郝哲指着自己,“别看我没我哥高大,但知道对女人最大的杀伤力是什么吗,不是外在,是同情心。”
郝哲冷笑着,“我哥不长记性,自己不行吃药也要找女人,他找的哪是女人,他就是想找人爱他,他就是想摆脱我,可他这辈子都休想。
他找一个,我就出手。我就是要毁灭他所有幸福的机会。抢走他所有喜欢的东西。
沙发电视窗帘,他拥有的一切,我都要抢过来,哪怕把我自己划伤。”
他举起满是划痕伤疤的手臂,眼中又是一片茫然,“为什么我妈到死都觉得是我毁了我哥呢?
明明是他们先毁了我,我哥找的女人我去勾引,使出全身解数,可没人知道我心里多抵触女人,那些女人在床上的样子就让我想起我哥和我妈,你们知道多恶心吗?
所以我成了一个变态,只有把我自己连同性别什么都掩盖到另一层底色下,让我暂时忘掉我是谁,我才能得到片刻的宁静,所以我开始穿女装,打扮妖艳,完全忘了我自己是谁,在男人女人面前,这是我这些年唯一找到快感的东西。
会所刚有这个角色扮演时我就来了,我接待过两个客人,给他们跳舞,没人发现我,这种快感是我从前不曾有的。
可那天我接待了一个客人,是我哥哥。
其实他认出我了,但装作没认出来。
被他看到那一刻,我觉得没意思了,就再也没来过会所了。
但郝大伟私自调查我,拍了我很多那种样子的照片,这些我都不知道,毕竟他平时表现得那么淡定,我却忘了这些年我有多恨他,他就有多恨我。”
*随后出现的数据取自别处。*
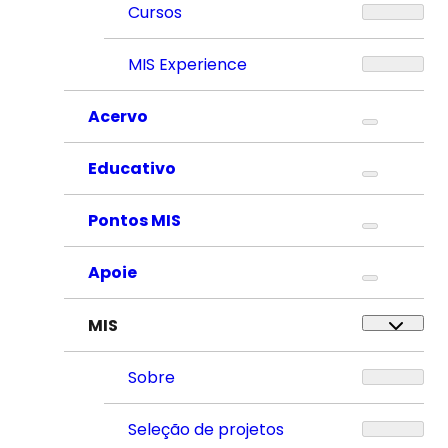
Cursos
MIS Experience
Acervo
Educativo
Pontos MIS
Apoie
MIS
Sobre
Seleção de projetos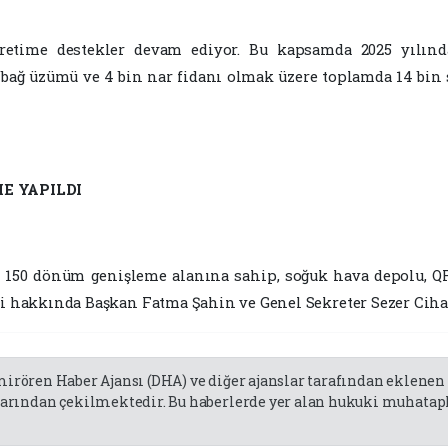
retime destekler devam ediyor. Bu kapsamda 2025 yılın
n bağ üzümü ve 4 bin nar fidanı olmak üzere toplamda 14 bin s
E YAPILDI
 150 dönüm genişleme alanına sahip, soğuk hava depolu, QR 
li hakkında Başkan Fatma Şahin ve Genel Sekreter Sezer Cihan
emirören Haber Ajansı (DHA) ve diğer ajanslar tarafından eklene
rından çekilmektedir. Bu haberlerde yer alan hukuki muhatapla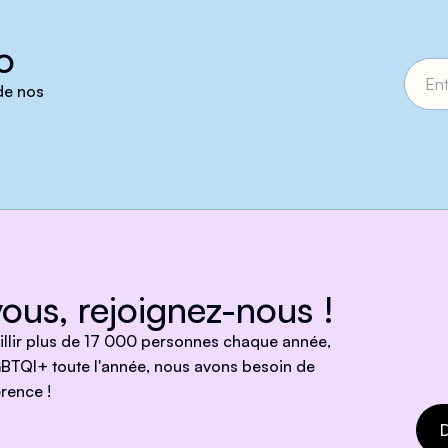
o
 de nos
ous, rejoignez-nous !
eillir plus de 17 000 personnes chaque année,
BTQI+ toute l'année, nous avons besoin de
rence !
D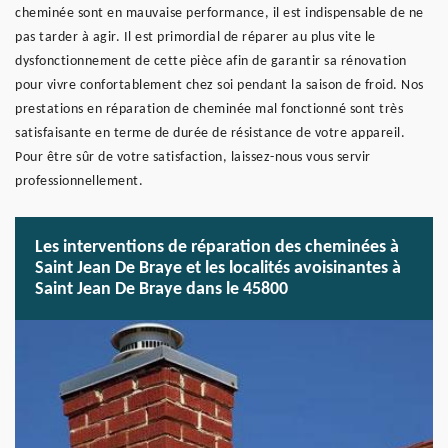
cheminée sont en mauvaise performance, il est indispensable de ne
pas tarder à agir. Il est primordial de réparer au plus vite le
dysfonctionnement de cette pièce afin de garantir sa rénovation
pour vivre confortablement chez soi pendant la saison de froid. Nos
prestations en réparation de cheminée mal fonctionné sont très
satisfaisante en terme de durée de résistance de votre appareil.
Pour être sûr de votre satisfaction, laissez-nous vous servir
professionnellement.
Les interventions de réparation des cheminées à
Saint Jean De Braye et les localités avoisinantes à
Saint Jean De Braye dans le 45800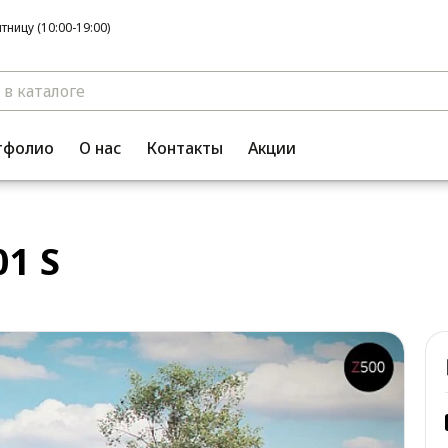
ницу (10:00-19:00)
тфолио
О нас
Контакты
Акции
1 S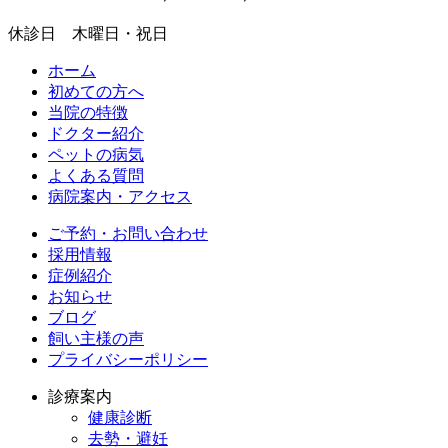
休診日 木曜日・祝日
ホーム
初めての方へ
当院の特徴
ドクター紹介
ペットの病気
よくある質問
病院案内・アクセス
ご予約・お問い合わせ
採用情報
症例紹介
お知らせ
ブログ
飼い主様の声
プライバシーポリシー
診療案内
健康診断
去勢・避妊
郝哲嘲讽的一笑,“桃子肯定是发现了我哥找人拍的我的照片,她不敢勒索我哥,就来勒索我。
所以我把桃子弄死了,在暗网买了药,做了局,伪装成她喝多了吃头孢死亡的意外假象。
至于我哥。”
郝哲皱皱眉,似乎说到这已经开始不耐烦了,“他既然那么对我,调查我,还把那些照片给桃子看,我自然是不能容忍。
事情过去这么多年,我已经不是当初的小孩了,我现在也有社会地位,人都是自私的,我和我哥的游戏该结束了。所以我怕我哥在搞出一次桃子的事,我就一不做二不休,把他也做掉了。
我哥不是自杀的,我给他的酒里也下了那种听话的药。不然你们以为郝大伟怎么会自杀?
他才舍不得死呢,哪怕苟延残喘,也要折磨我到最后。”
说完这些,郝哲好像松了口气一样,“这就是全部,我都承认了,桃子,郝大伟,都是我杀的,我认罪。”
审讯室内外一片安静,所有人都震撼于这两个案子背后,竟有如此曲折离奇,惊世骇俗的过往和真相。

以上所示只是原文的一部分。